What is being asked: In the listing below, copy out word for word the lines from the one containing "Patient Care: The Power of" up to and including the one containing "handle non-core functions".

Data excerpts:
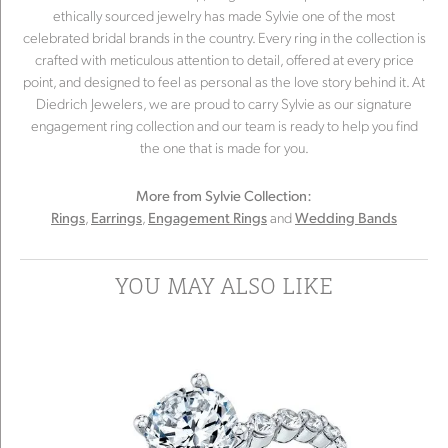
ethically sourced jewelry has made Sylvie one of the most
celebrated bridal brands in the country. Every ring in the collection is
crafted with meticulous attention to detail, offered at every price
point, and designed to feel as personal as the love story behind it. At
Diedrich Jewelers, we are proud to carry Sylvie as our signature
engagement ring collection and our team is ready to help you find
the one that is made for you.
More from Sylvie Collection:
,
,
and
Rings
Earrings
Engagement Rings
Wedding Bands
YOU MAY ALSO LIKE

* * *

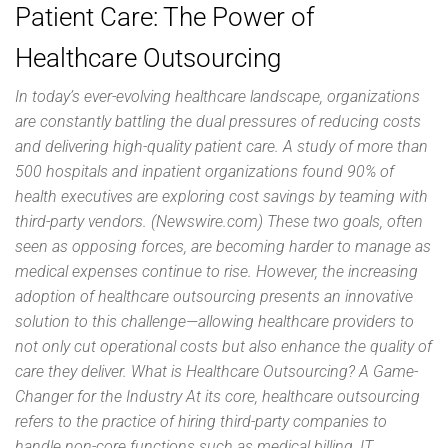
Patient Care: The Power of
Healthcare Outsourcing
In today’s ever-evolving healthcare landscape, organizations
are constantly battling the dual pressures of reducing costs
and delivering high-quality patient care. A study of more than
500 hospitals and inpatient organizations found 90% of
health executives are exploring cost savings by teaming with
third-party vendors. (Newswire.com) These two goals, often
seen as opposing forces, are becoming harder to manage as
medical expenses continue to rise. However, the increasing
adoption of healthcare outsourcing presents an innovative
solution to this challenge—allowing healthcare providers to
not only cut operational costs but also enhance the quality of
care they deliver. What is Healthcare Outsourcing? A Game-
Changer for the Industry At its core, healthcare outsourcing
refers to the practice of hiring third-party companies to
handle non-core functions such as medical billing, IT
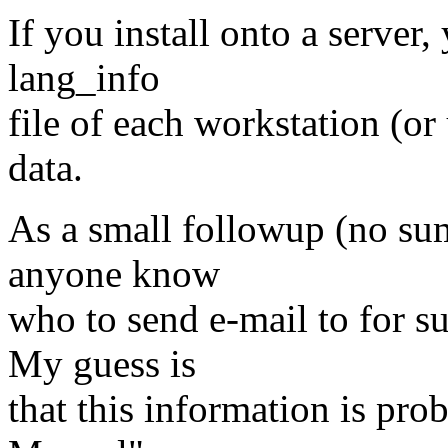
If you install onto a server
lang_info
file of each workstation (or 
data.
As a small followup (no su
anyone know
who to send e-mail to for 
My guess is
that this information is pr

==

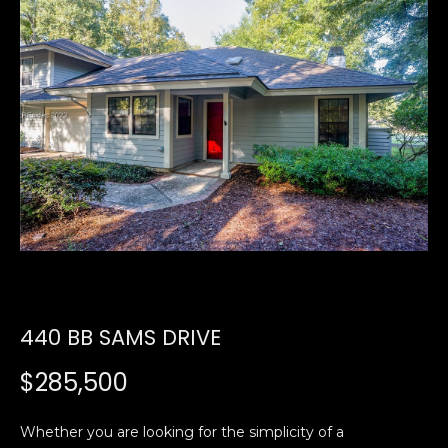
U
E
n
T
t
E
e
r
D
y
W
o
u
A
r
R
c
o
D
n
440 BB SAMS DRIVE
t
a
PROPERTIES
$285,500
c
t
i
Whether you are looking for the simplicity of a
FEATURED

Written response:
Patient Care: The Power of
Healthcare Outsourcing
In today’s ever-evolving healthcare landscape, organizations
are constantly battling the dual pressures of reducing costs
and delivering high-quality patient care. A study of more than
500 hospitals and inpatient organizations found 90% of
health executives are exploring cost savings by teaming with
third-party vendors. (Newswire.com) These two goals, often
seen as opposing forces, are becoming harder to manage as
medical expenses continue to rise. However, the increasing
adoption of healthcare outsourcing presents an innovative
solution to this challenge—allowing healthcare providers to
not only cut operational costs but also enhance the quality of
care they deliver. What is Healthcare Outsourcing? A Game-
Changer for the Industry At its core, healthcare outsourcing
refers to the practice of hiring third-party companies to
handle non-core functions such as medical billing, IT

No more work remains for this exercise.